Input.
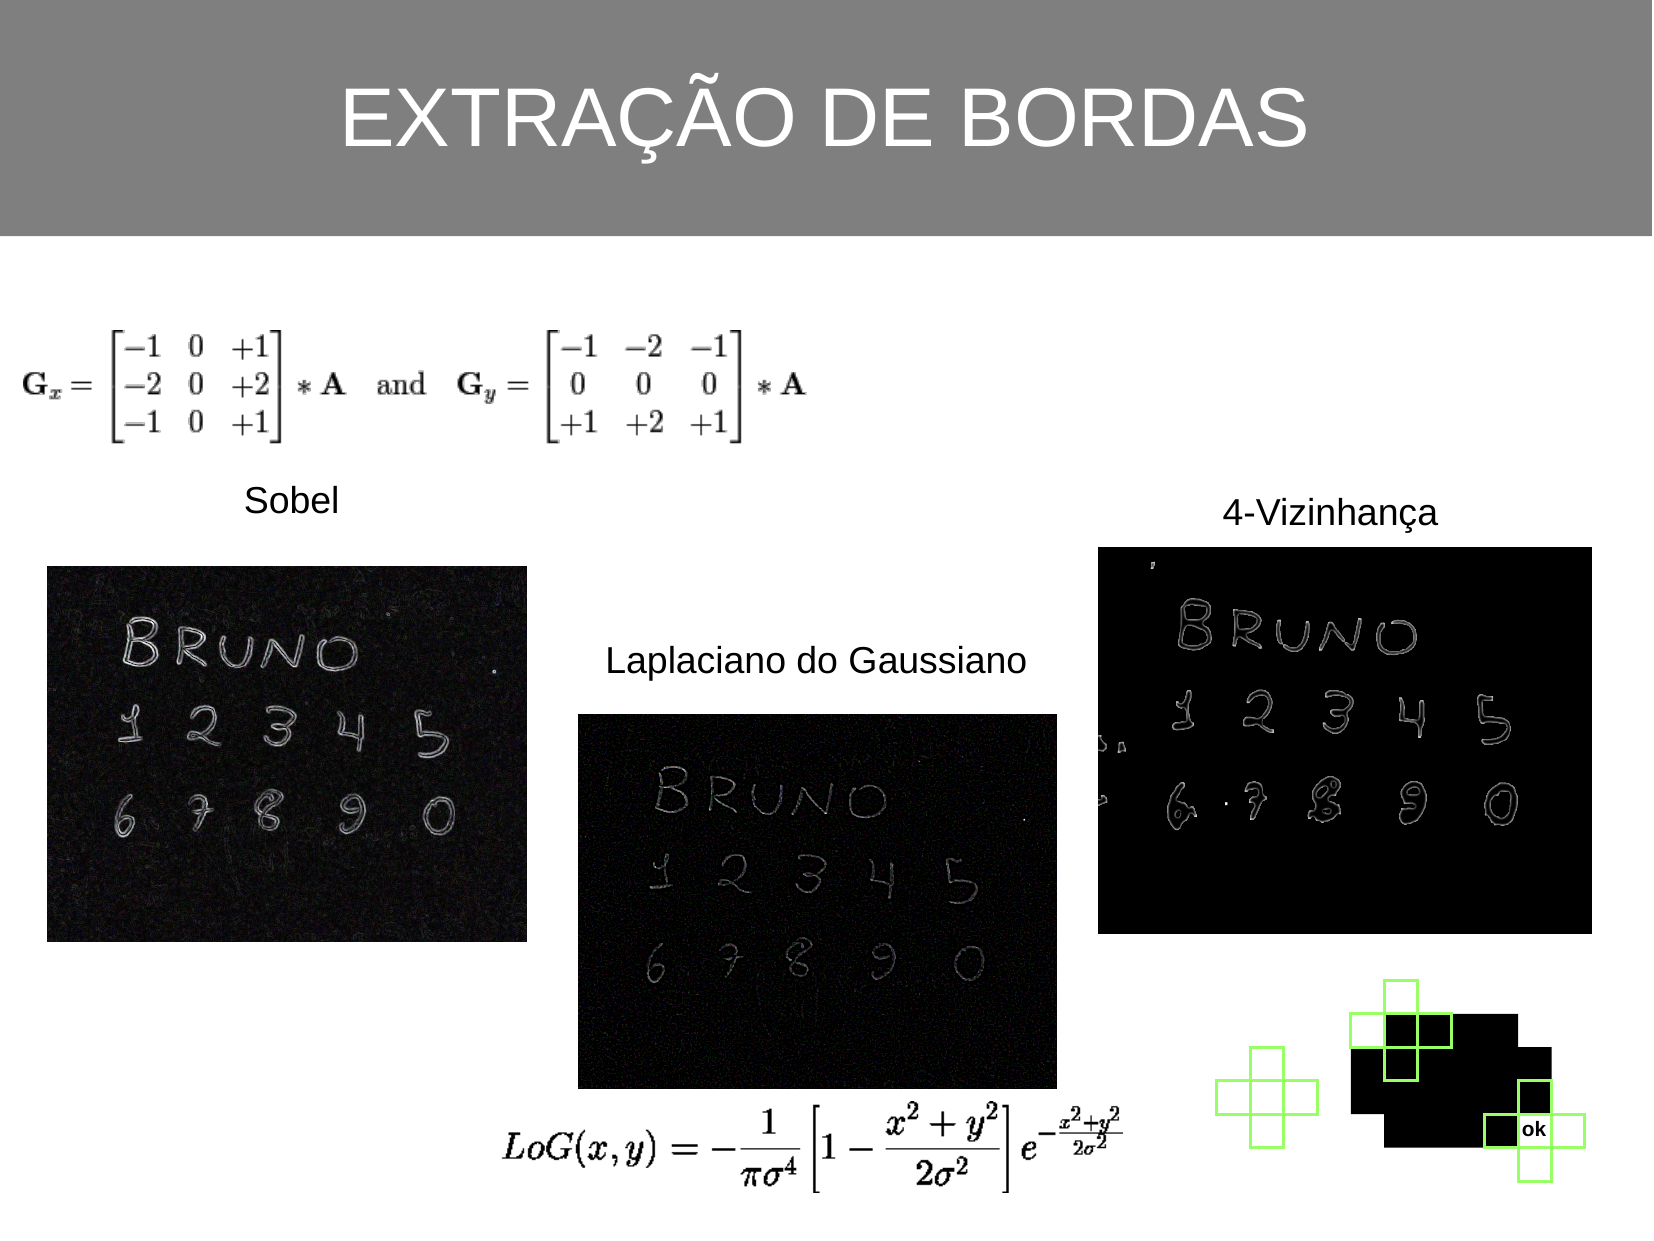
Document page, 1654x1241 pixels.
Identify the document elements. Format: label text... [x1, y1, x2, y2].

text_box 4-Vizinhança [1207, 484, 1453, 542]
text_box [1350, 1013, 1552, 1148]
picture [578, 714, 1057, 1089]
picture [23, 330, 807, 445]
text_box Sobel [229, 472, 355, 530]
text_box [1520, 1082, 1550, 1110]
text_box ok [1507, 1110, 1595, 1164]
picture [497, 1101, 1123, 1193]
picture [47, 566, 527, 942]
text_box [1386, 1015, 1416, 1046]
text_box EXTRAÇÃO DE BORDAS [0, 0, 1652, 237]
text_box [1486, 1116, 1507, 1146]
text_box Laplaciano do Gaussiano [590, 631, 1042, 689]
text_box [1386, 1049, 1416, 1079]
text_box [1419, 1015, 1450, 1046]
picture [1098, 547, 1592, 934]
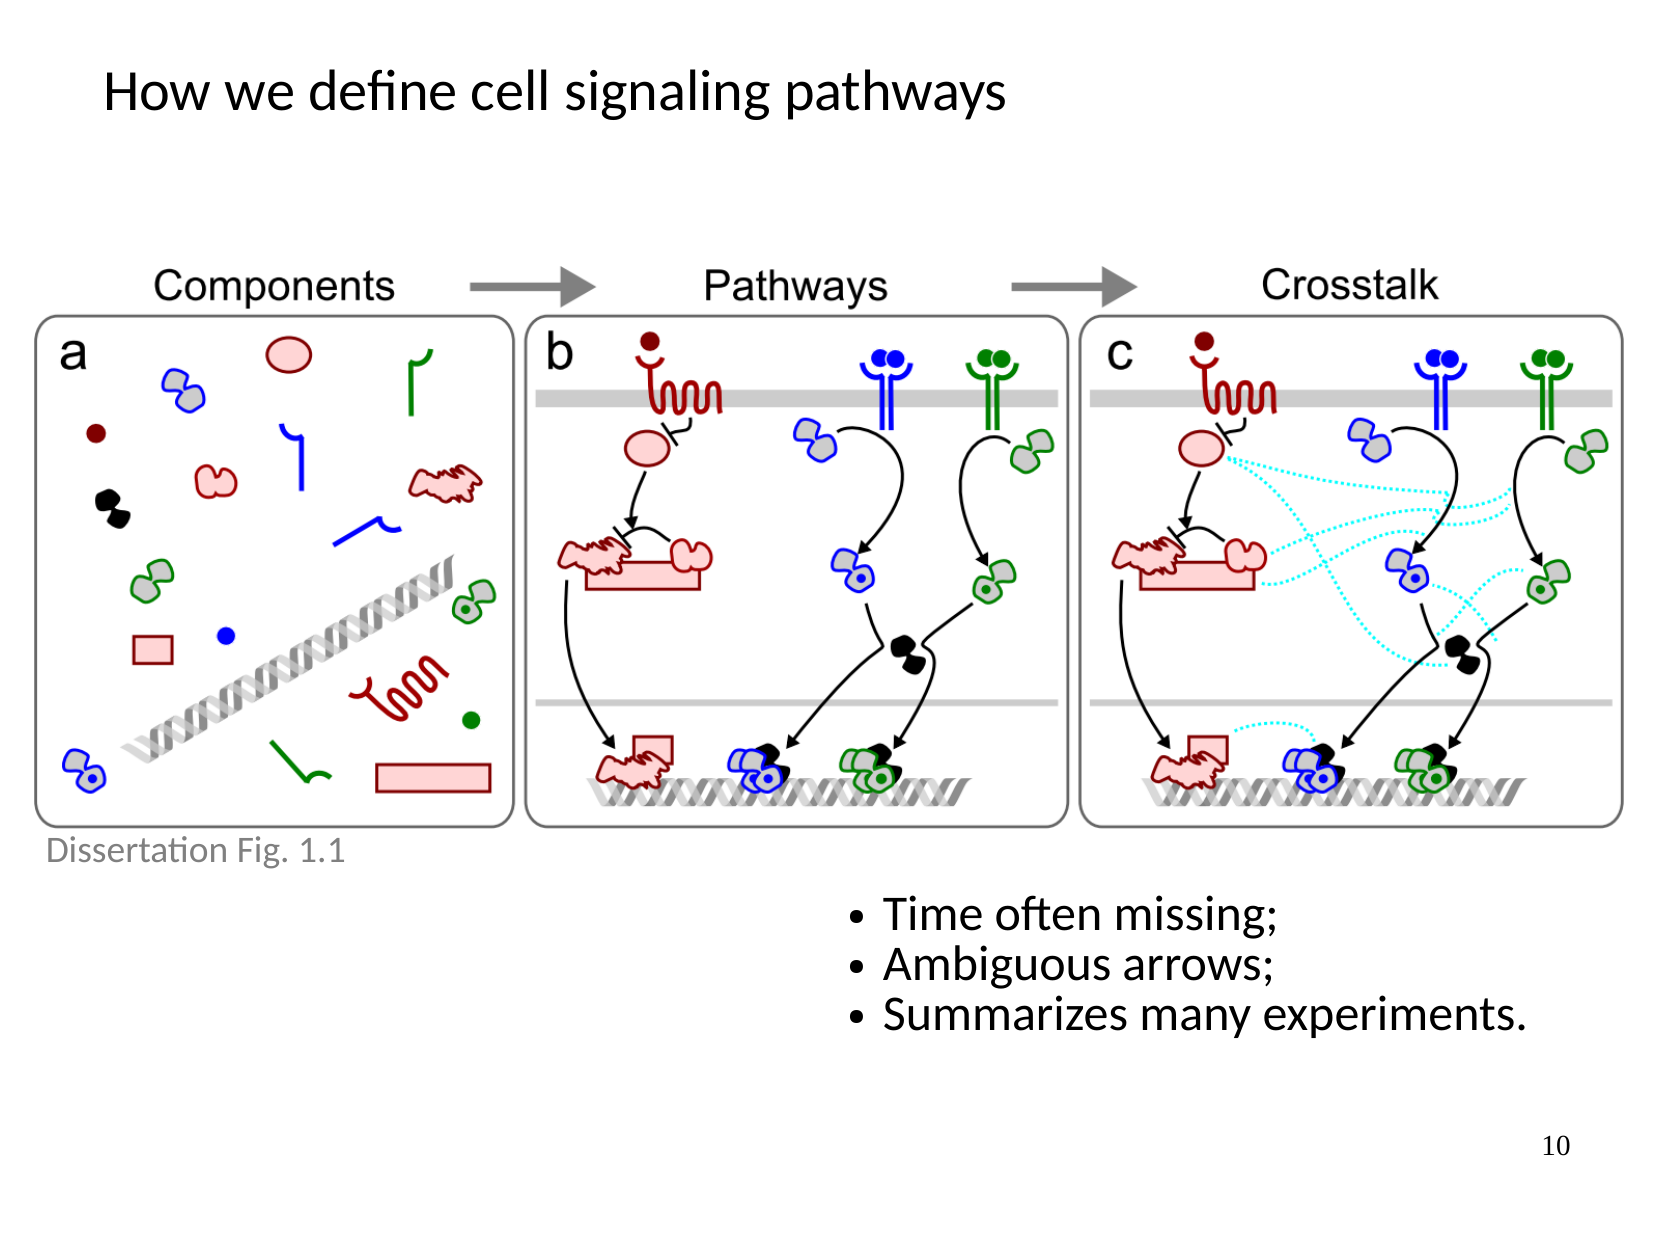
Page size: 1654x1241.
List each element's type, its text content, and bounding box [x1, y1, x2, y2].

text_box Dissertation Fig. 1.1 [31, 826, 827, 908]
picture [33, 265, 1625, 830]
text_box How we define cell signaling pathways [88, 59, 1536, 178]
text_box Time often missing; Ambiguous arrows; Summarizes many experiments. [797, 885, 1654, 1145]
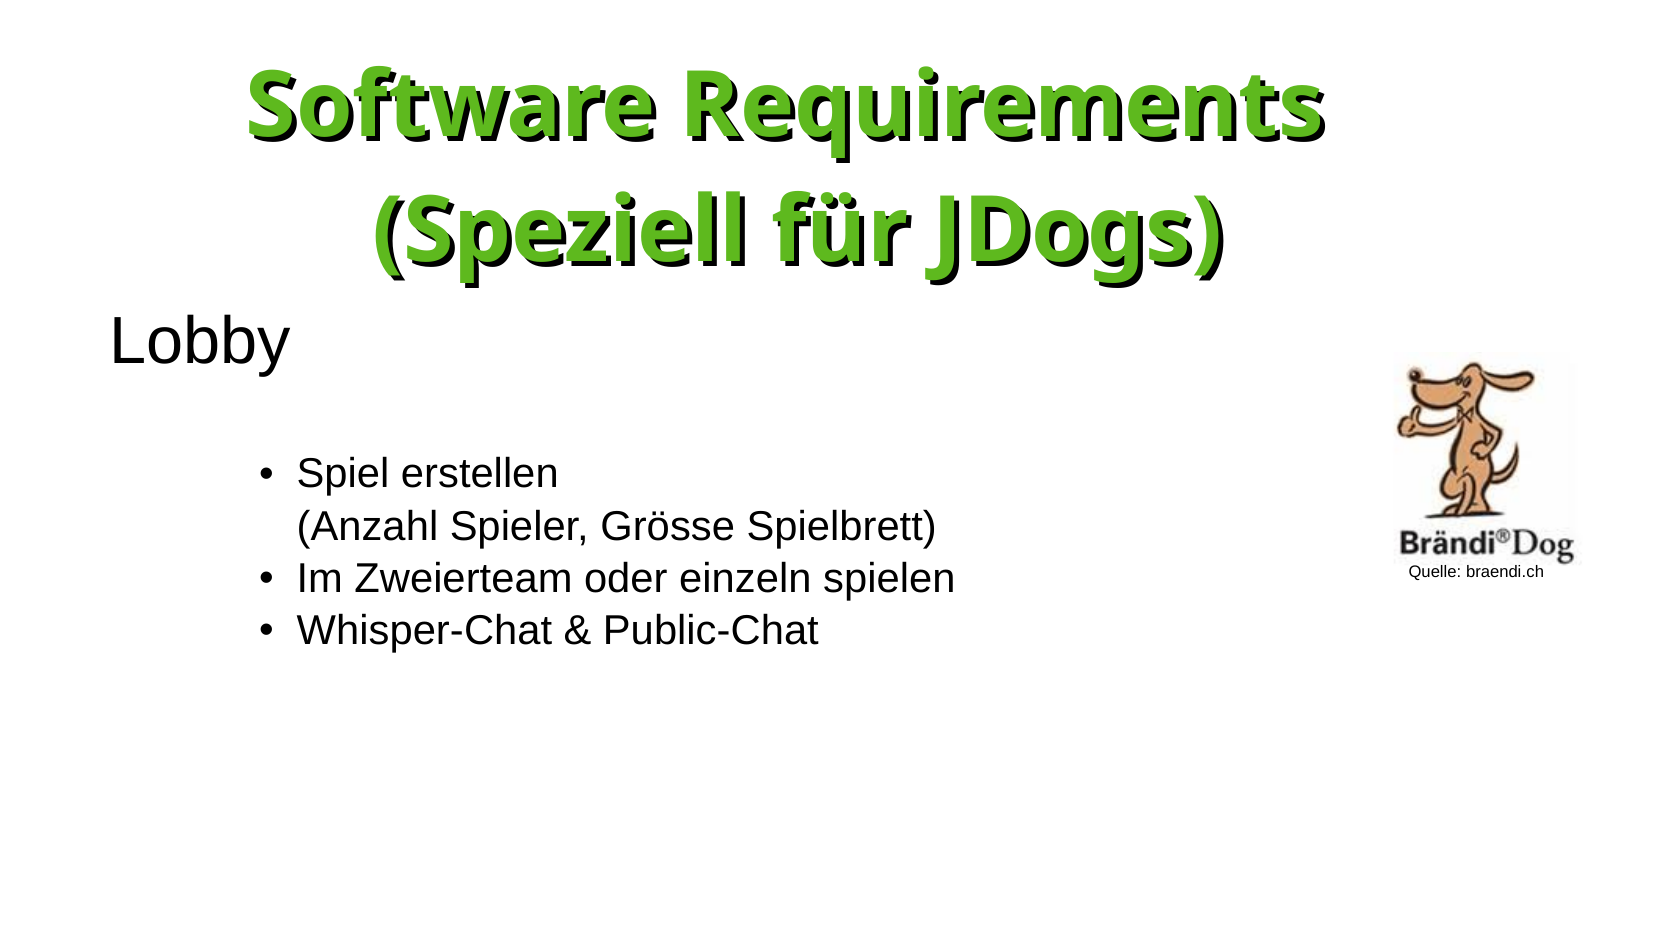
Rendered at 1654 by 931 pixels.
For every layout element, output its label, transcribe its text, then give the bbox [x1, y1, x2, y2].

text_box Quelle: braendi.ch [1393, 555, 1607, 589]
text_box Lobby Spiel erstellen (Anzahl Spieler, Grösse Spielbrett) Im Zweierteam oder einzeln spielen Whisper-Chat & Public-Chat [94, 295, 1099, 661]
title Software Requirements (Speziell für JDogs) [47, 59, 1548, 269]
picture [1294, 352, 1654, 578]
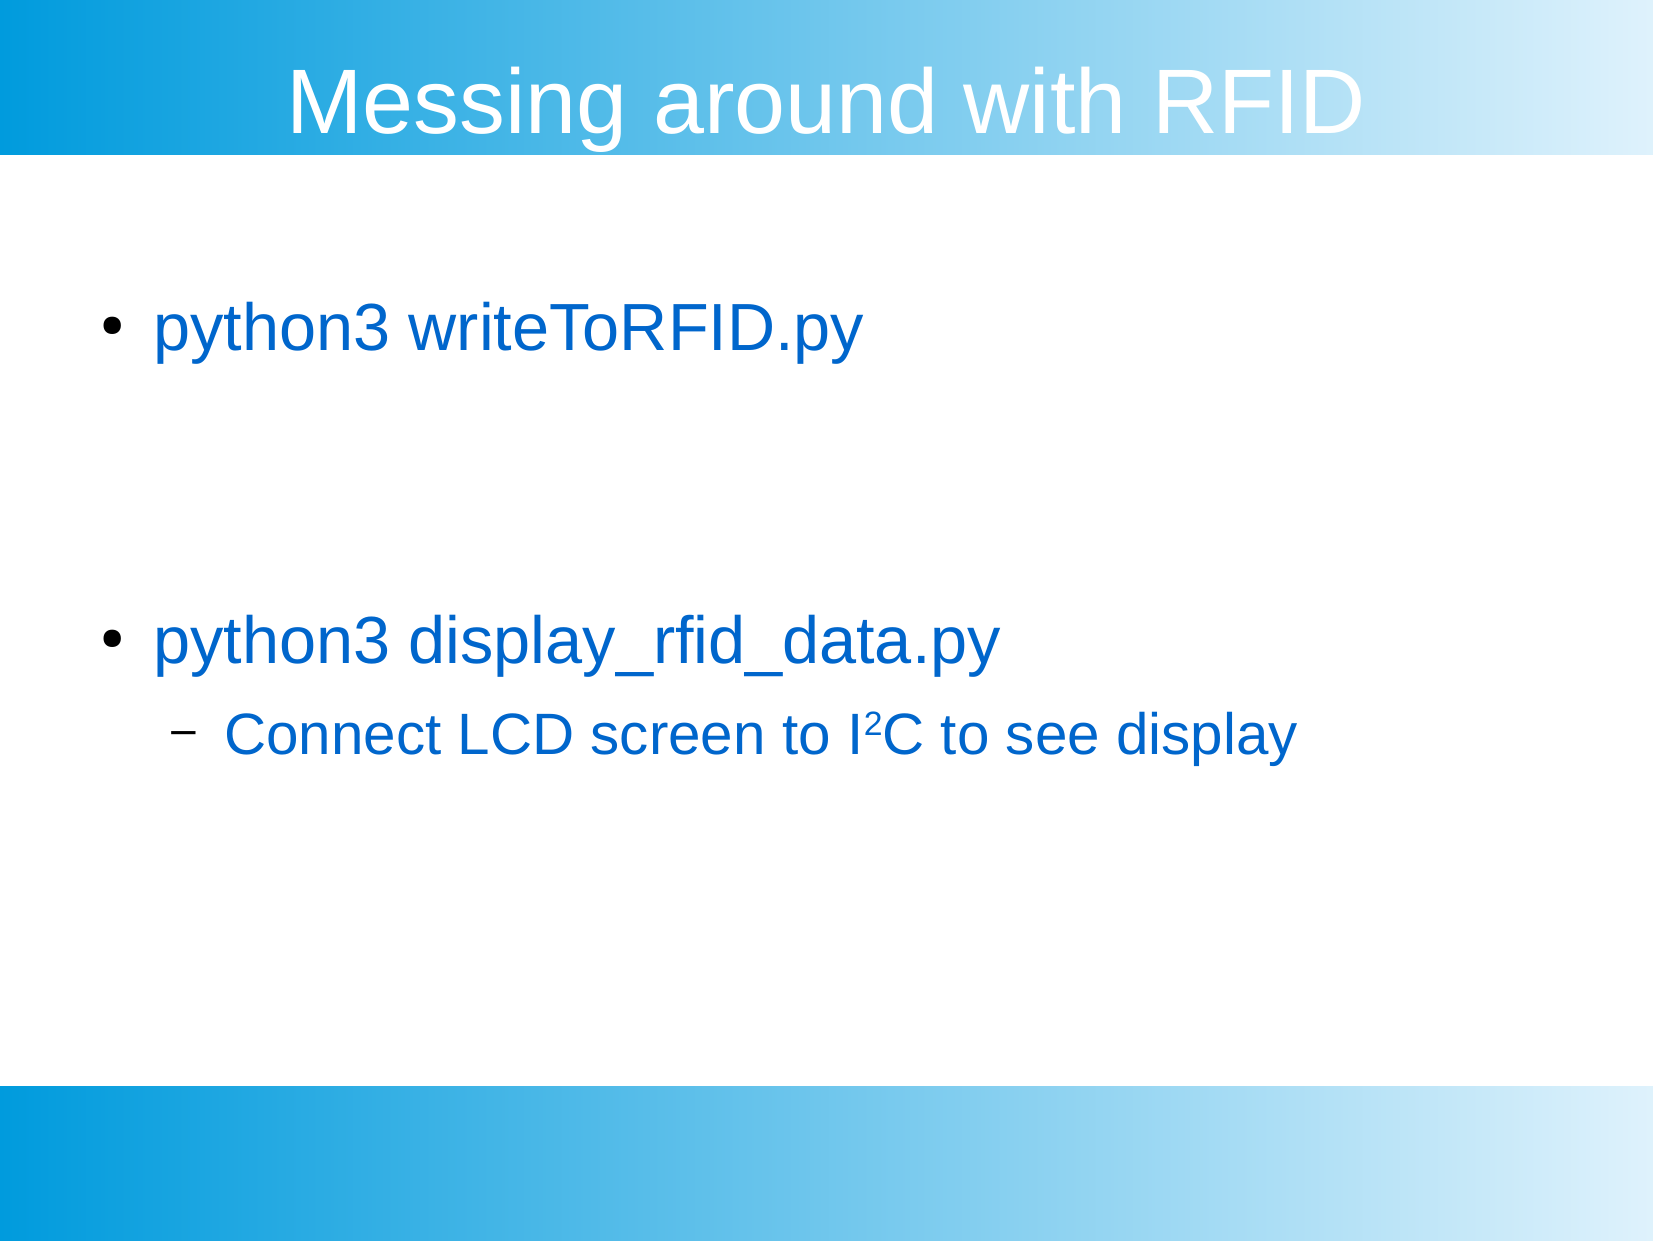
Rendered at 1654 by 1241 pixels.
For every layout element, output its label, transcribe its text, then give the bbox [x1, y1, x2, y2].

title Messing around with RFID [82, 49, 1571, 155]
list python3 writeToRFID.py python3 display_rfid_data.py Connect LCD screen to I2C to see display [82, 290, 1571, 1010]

Work to be completed. Copy every line of the records above word for word, leaving out the pictures.

Finished task.
Document page, 1654x1241 pixels.
Identify the document elements. Format: label text... [x1, y1, x2, y2].

text_box 4-Vizinhança [1207, 484, 1453, 542]
text_box [1350, 1013, 1552, 1148]
picture [578, 714, 1057, 1089]
picture [23, 330, 807, 445]
text_box Sobel [229, 472, 355, 530]
text_box [1520, 1082, 1550, 1110]
text_box ok [1507, 1110, 1595, 1164]
picture [497, 1101, 1123, 1193]
picture [47, 566, 527, 942]
text_box [1386, 1015, 1416, 1046]
text_box EXTRAÇÃO DE BORDAS [0, 0, 1652, 237]
text_box [1486, 1116, 1507, 1146]
text_box Laplaciano do Gaussiano [590, 631, 1042, 689]
text_box [1386, 1049, 1416, 1079]
text_box [1419, 1015, 1450, 1046]
picture [1098, 547, 1592, 934]
Page size: 1654x1241.
List each element's type, its text content, and bounding box [x1, y1, x2, y2].

text_box Dissertation Fig. 1.1 [31, 826, 827, 908]
picture [33, 265, 1625, 830]
text_box How we define cell signaling pathways [88, 59, 1536, 178]
text_box Time often missing; Ambiguous arrows; Summarizes many experiments. [797, 885, 1654, 1145]
Rendered at 1654 by 931 pixels.
For every layout element, output its label, transcribe its text, then give the bbox [x1, y1, x2, y2].

text_box Quelle: braendi.ch [1393, 555, 1607, 589]
text_box Lobby Spiel erstellen (Anzahl Spieler, Grösse Spielbrett) Im Zweierteam oder einzeln spielen Whisper-Chat & Public-Chat [94, 295, 1099, 661]
title Software Requirements (Speziell für JDogs) [47, 59, 1548, 269]
picture [1294, 352, 1654, 578]
Rendered at 1654 by 1241 pixels.
For every layout element, output its label, transcribe its text, then give the bbox [x1, y1, x2, y2].

title Messing around with RFID [82, 49, 1571, 155]
list python3 writeToRFID.py python3 display_rfid_data.py Connect LCD screen to I2C to see display [82, 290, 1571, 1010]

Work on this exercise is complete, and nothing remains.